## INSTRUCTIONS FOR THE TASK
Exactly the lines below from the one with "(fp_line (start 2.172 -2.172)" up to and including the one with "(fp_line (start 2.172 1.634)" make up the answer, with nothing else added.

## RECORD EXCERPTS
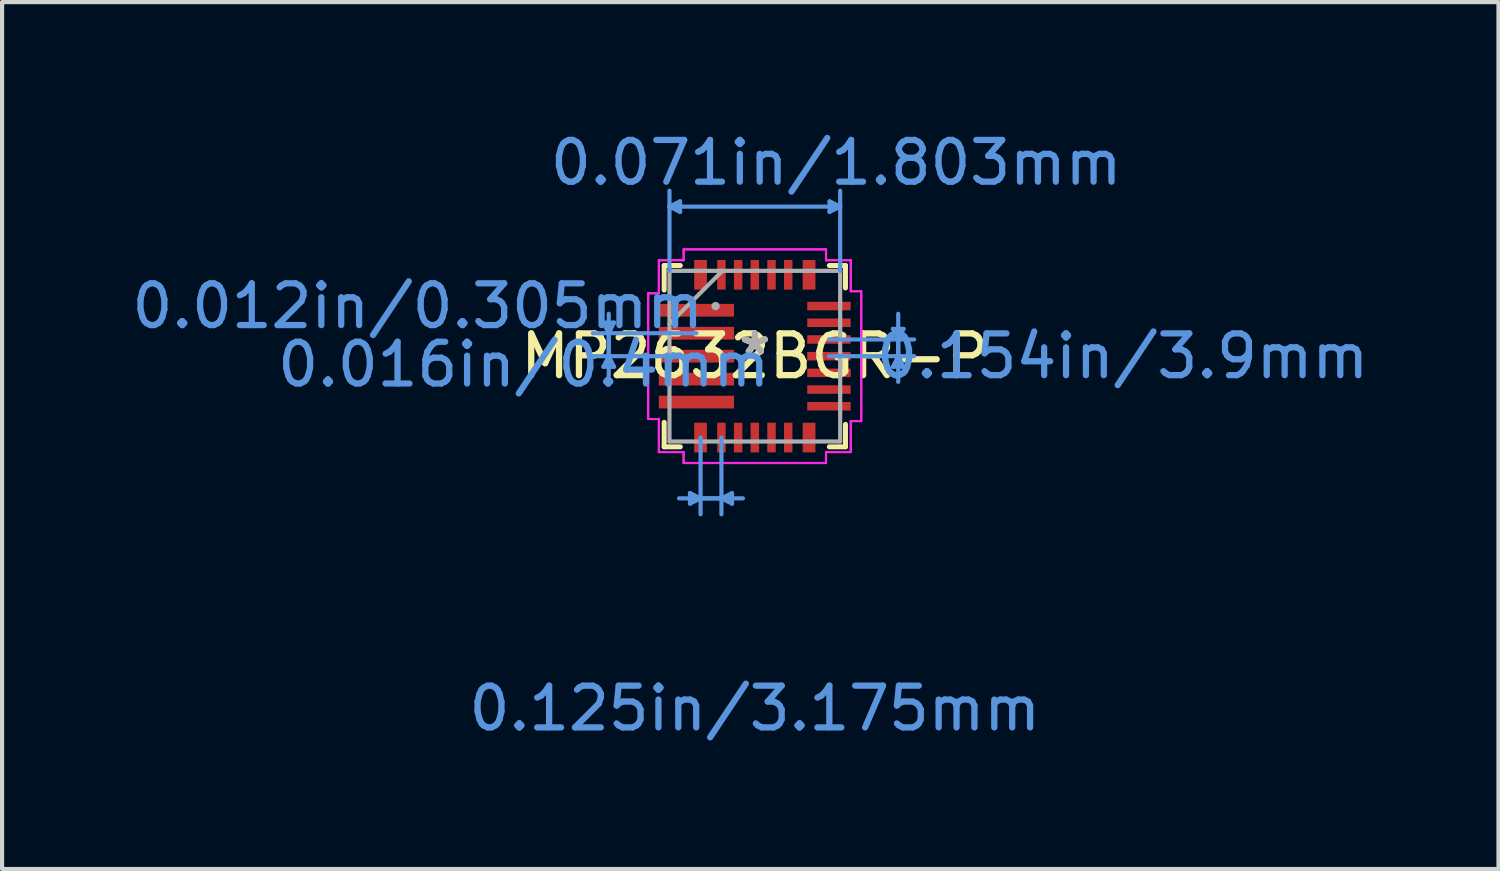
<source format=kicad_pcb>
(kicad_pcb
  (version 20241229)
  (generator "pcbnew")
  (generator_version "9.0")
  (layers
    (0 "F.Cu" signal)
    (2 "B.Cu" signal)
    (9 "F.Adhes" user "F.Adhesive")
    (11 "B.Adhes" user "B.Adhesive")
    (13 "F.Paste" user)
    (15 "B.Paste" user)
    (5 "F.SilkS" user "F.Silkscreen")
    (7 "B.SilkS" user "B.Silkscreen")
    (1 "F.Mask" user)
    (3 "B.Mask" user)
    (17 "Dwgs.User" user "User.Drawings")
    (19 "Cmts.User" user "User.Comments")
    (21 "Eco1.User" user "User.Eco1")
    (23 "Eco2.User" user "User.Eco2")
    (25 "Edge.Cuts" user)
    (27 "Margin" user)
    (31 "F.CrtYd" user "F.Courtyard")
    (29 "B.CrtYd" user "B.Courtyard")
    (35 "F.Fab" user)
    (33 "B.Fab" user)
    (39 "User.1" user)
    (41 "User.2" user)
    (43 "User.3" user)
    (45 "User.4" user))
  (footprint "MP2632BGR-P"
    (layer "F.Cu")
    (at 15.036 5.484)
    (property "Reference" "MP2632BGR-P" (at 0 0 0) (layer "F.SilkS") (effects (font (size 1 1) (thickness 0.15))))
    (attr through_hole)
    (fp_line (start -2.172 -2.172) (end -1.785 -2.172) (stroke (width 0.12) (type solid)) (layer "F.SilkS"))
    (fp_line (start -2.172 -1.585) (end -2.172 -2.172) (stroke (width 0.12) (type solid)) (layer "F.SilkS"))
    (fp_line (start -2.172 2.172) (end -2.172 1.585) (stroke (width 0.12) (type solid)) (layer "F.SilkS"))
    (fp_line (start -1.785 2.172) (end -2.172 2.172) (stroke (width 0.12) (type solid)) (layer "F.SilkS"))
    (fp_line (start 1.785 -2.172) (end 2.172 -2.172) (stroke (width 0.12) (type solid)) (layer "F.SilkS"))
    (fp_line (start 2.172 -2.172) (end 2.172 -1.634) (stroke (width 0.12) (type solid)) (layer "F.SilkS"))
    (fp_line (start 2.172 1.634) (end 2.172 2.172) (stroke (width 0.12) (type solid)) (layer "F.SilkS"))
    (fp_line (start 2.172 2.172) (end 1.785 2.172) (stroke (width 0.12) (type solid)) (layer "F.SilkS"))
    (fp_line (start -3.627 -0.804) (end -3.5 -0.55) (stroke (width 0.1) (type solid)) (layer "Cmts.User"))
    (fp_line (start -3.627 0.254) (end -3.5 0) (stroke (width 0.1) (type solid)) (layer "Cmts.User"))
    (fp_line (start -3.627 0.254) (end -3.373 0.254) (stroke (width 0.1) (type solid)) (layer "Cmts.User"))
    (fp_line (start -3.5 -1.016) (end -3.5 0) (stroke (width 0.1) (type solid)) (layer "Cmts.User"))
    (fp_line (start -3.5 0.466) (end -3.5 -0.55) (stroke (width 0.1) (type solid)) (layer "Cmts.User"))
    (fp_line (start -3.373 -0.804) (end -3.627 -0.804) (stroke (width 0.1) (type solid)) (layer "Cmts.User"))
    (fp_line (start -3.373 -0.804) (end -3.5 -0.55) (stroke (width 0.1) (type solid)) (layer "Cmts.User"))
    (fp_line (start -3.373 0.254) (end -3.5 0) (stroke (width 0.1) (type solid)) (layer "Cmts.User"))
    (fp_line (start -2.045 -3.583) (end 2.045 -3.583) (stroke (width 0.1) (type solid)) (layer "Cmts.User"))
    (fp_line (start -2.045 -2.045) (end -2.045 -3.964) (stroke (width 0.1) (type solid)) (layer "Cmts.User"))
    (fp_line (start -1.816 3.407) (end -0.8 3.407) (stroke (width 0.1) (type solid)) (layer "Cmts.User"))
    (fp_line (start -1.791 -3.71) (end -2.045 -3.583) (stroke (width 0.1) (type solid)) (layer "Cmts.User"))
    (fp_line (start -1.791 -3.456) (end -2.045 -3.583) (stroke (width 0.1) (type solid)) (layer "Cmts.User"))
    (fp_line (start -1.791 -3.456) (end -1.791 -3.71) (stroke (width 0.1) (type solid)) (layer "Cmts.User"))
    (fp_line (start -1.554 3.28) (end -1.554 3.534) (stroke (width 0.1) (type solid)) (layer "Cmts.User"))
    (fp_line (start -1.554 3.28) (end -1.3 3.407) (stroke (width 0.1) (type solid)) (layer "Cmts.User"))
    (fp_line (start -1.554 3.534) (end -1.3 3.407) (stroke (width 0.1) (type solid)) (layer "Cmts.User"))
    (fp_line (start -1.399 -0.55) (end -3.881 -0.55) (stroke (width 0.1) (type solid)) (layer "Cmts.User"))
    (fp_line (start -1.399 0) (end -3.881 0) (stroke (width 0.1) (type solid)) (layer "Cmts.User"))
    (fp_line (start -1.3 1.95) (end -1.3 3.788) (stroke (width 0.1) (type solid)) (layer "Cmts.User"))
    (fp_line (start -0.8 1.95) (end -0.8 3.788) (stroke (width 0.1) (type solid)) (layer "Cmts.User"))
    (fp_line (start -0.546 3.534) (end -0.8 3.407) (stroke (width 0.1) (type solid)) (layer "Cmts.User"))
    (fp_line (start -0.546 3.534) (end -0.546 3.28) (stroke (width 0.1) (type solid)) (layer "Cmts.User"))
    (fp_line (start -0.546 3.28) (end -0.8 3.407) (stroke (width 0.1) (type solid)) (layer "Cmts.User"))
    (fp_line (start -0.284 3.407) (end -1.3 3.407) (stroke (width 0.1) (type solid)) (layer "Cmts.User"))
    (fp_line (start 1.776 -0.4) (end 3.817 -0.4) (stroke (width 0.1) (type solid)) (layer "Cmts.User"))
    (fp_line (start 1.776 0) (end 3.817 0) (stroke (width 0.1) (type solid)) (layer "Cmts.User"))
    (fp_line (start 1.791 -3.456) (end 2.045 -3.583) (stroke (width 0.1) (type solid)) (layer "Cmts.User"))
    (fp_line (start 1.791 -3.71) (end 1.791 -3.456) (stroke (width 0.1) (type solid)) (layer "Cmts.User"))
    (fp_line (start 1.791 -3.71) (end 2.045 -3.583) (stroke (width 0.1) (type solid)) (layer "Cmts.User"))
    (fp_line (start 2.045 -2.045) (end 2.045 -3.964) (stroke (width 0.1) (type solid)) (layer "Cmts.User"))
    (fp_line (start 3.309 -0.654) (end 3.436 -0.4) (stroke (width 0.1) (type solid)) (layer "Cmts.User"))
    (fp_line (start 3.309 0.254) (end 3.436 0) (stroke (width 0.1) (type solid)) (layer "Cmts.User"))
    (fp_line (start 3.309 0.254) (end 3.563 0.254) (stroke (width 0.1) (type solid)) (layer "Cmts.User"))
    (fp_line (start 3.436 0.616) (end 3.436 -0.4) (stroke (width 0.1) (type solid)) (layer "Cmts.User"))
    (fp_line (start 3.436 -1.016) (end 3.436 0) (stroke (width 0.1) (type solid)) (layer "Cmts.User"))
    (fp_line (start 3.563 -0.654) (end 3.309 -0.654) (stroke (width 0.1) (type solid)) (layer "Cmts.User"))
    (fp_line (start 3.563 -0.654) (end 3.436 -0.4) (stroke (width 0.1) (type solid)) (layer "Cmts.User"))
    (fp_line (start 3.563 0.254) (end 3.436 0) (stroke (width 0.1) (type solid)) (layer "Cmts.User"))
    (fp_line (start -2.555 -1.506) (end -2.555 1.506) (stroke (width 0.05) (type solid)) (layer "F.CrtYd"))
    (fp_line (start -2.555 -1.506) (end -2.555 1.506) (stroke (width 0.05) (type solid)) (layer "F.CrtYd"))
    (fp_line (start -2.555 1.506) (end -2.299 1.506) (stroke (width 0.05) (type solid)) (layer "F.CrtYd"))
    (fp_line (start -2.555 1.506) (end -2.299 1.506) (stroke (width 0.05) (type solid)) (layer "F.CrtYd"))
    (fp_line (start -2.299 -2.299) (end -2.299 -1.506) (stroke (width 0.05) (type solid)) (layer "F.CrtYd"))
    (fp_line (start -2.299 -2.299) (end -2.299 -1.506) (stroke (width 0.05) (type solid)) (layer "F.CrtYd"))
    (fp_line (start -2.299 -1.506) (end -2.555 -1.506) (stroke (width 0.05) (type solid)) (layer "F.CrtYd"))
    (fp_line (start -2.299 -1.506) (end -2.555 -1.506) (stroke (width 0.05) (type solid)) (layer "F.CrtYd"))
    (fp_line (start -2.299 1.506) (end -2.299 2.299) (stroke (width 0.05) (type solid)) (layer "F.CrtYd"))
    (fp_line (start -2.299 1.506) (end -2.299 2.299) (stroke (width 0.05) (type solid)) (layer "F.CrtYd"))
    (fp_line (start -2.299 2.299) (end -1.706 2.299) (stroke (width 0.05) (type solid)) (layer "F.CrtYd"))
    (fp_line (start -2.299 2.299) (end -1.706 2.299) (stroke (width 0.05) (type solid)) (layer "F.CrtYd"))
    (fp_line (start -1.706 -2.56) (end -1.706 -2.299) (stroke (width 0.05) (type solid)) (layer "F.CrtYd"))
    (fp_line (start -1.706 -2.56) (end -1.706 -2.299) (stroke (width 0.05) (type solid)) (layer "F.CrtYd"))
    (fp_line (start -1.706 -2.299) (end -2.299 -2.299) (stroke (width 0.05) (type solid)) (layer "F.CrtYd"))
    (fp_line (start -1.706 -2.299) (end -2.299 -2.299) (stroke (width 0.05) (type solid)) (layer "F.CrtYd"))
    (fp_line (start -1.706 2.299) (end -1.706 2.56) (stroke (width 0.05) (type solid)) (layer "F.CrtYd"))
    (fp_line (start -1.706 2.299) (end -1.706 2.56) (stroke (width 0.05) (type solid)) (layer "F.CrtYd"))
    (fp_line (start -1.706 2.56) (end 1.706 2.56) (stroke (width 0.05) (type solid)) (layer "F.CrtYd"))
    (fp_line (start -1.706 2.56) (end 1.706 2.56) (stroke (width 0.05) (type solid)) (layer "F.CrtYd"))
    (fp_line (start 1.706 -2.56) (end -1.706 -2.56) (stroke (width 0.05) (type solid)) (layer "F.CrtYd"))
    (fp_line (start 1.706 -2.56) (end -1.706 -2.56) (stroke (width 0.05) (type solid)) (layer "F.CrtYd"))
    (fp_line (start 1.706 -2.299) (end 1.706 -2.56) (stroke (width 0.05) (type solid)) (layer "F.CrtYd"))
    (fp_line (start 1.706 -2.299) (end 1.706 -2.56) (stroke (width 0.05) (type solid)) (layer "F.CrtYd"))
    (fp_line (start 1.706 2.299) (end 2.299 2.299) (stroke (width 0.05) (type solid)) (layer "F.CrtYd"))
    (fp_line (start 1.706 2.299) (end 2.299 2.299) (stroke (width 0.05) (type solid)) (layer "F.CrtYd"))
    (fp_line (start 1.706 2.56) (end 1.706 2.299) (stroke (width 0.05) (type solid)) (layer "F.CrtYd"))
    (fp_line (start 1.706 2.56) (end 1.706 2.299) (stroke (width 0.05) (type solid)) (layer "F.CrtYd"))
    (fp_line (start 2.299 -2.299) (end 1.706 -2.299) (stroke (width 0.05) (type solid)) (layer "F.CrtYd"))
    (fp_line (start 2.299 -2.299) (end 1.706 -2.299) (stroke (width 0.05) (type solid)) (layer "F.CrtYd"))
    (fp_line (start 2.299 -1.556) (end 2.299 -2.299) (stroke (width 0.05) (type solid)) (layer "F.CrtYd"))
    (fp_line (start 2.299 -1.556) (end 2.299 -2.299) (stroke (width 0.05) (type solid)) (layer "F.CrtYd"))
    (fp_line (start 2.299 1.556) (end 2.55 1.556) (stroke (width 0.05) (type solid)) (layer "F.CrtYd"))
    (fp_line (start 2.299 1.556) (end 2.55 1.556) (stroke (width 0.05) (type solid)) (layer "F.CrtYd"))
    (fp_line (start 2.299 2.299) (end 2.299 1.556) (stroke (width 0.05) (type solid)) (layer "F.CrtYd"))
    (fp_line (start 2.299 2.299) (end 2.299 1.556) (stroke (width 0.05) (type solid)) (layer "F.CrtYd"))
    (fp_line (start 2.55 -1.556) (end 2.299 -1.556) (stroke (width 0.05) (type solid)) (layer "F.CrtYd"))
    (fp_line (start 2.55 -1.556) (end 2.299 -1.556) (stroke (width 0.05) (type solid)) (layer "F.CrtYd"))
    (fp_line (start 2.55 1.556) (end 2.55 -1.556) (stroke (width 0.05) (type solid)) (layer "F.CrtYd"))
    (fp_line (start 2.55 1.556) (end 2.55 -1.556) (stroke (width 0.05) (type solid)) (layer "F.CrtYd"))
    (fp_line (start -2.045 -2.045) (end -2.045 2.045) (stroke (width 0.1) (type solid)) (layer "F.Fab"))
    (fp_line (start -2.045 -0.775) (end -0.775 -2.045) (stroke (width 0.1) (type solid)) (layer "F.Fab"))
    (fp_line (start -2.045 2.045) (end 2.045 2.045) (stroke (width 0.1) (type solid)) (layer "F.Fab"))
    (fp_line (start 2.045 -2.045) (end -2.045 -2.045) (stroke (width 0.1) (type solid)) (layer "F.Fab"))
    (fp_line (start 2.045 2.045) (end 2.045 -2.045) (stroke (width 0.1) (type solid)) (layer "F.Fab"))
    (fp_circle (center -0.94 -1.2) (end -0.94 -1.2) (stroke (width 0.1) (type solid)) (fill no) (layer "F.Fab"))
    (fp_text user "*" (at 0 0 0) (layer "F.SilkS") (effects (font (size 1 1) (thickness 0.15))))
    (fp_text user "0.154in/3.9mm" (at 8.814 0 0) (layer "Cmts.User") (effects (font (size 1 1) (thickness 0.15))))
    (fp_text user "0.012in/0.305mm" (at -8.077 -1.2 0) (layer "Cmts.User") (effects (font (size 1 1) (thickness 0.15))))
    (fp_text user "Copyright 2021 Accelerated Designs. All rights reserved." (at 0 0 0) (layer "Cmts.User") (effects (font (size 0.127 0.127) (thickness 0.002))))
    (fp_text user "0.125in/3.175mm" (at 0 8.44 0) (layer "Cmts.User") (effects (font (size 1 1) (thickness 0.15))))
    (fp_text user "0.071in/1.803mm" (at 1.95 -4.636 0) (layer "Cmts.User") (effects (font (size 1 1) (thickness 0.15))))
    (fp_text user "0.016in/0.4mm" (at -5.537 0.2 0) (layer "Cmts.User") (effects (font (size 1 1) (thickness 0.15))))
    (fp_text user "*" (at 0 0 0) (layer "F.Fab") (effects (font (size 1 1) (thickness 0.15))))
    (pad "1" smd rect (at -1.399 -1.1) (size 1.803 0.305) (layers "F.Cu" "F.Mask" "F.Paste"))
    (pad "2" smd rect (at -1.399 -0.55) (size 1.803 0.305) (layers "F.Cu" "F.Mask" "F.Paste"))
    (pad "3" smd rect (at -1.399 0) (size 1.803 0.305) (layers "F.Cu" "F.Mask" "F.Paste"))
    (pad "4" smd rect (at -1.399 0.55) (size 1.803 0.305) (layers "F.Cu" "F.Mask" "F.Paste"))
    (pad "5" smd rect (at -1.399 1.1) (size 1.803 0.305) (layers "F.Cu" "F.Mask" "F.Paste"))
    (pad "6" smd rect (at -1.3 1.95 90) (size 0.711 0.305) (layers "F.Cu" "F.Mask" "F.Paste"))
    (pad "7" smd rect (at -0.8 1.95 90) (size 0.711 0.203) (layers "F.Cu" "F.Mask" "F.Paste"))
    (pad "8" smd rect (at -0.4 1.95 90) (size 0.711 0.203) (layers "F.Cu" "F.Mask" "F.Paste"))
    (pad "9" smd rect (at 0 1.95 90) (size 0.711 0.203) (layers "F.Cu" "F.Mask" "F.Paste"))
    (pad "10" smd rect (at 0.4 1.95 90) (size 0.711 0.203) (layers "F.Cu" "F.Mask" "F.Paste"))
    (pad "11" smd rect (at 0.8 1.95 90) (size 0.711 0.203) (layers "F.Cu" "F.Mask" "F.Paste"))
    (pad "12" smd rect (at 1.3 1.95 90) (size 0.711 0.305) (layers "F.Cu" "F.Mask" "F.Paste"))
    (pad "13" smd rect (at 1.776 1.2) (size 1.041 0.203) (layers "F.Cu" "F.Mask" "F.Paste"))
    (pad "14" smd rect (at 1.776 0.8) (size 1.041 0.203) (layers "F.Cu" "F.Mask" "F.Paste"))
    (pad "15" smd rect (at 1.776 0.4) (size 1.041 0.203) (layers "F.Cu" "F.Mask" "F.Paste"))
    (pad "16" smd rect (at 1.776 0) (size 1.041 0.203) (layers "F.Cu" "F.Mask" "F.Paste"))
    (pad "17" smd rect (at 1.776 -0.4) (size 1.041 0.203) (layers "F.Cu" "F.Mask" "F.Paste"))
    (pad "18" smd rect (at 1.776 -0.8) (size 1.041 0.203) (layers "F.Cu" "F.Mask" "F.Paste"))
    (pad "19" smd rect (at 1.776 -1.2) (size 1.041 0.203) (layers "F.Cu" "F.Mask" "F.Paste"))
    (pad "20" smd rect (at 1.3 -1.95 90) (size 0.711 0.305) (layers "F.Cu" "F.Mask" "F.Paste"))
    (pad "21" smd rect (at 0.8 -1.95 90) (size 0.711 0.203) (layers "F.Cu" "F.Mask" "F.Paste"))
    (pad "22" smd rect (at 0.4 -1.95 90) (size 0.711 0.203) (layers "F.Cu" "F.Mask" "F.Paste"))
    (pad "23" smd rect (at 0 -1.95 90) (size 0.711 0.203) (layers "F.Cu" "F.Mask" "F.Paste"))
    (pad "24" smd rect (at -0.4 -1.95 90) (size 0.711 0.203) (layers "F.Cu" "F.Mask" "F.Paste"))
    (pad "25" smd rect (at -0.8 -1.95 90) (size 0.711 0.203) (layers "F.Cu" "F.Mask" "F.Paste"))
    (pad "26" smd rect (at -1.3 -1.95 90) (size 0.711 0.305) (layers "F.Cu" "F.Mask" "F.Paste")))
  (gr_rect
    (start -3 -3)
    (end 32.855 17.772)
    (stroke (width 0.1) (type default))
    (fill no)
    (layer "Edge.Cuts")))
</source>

## TASK ANSWER
    (fp_line (start 2.172 -2.172) (end 2.172 -1.634) (stroke (width 0.12) (type solid)) (layer "F.SilkS"))
    (fp_line (start 2.172 1.634) (end 2.172 2.172) (stroke (width 0.12) (type solid)) (layer "F.SilkS"))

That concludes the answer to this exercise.